Incubators useful in PCR test laboratories

Corona rapid tests help identify infected people and break chains of infection. With the usual antigen tests, SARS-CoV-2 proteins are detected with the help of specific antibodies. Even more precise, i.e. even more specific and sensitive, are PCR tests (polymerase chain reaction), with which a large laboratory in Vienna, Austria, for example, analyzes saliva samples around the clock. BINDER incubators are used successfully in an early process step in these tests.

Up to 60 Postbuses deliver up to 200,000 sample tubes per day and over 400 employees evaluate several liters of saliva every day. An undertaking that has to be done quickly and where the equipment has to be reliable and safe. So it's no wonder that there are a number of BINDER incubators in the large laboratory that are just waiting to heat new sample racks to the specified temperature in order to feed them into the automatic analysis process.
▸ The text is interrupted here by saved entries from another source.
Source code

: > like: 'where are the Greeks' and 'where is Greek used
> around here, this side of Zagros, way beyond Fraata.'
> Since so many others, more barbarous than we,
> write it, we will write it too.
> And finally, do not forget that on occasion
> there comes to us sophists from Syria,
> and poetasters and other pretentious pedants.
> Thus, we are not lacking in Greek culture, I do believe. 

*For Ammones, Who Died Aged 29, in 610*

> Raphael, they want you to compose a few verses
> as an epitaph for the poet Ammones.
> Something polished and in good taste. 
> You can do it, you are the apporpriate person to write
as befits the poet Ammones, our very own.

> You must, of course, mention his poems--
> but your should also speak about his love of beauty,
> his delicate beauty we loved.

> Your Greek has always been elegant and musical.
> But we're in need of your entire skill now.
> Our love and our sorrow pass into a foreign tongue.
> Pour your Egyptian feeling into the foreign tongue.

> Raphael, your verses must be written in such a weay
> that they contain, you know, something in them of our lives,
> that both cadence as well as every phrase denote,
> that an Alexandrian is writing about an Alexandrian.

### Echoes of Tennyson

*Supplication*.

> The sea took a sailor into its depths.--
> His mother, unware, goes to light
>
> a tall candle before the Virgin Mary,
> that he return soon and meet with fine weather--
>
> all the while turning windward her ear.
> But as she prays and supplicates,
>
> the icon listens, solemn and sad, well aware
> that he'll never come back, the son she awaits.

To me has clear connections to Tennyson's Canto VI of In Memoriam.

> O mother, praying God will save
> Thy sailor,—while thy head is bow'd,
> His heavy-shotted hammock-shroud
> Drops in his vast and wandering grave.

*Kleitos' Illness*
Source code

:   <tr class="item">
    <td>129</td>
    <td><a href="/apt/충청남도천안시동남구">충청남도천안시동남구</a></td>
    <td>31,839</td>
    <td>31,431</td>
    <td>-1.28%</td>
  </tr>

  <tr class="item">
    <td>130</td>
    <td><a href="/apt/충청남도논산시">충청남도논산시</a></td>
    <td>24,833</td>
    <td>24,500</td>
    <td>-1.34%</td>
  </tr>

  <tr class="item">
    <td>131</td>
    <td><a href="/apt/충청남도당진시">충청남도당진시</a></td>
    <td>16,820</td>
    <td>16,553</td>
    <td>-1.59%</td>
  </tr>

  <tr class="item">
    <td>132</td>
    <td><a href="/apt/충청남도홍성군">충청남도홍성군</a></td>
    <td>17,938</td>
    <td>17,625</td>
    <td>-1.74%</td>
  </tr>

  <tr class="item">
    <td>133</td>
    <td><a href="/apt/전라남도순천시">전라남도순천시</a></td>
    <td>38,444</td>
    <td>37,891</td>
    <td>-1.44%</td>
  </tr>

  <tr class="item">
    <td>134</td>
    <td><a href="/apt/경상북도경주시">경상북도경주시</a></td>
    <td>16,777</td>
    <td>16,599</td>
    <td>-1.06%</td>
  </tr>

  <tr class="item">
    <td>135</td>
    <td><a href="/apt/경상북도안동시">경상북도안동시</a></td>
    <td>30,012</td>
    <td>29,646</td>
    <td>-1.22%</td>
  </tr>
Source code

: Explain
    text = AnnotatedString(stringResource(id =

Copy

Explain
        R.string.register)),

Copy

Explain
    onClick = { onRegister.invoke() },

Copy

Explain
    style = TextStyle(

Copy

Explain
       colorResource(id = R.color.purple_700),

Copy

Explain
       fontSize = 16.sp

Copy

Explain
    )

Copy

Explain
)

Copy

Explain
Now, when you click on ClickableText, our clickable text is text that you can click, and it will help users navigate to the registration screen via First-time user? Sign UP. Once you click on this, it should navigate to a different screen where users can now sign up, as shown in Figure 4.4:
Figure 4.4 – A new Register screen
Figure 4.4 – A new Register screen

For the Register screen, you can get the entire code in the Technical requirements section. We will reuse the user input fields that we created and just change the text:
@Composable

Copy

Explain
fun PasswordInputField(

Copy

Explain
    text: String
Ten samples at a time are pooled by a pipetting robot in order to multiply the efficiency of the mostly negative samples, and a reagent mix is added. The pool only needs to be dissolved if a positive sample appears in order to identify the positive individual sample. The central process step is RT-PCR. Virus RNA, if present in the sample, is enzymatically copied into DNA (reverse transcription, RT) and exponentially reproduced (PCR) with the help of very specific gene probes. So you only get a large amount of specific DNA in samples that contain SARS-CoV-2-RNA, which can then be easily detected.

The sensitivity of this method is so much greater than that of antigen tests because very few viral RNA molecules are amplified so strongly that they can be reliably detected. And the specificity is so great because unique gene probes can be designed for the viral RNA that do not match any other known sequence and can easily be produced synthetically.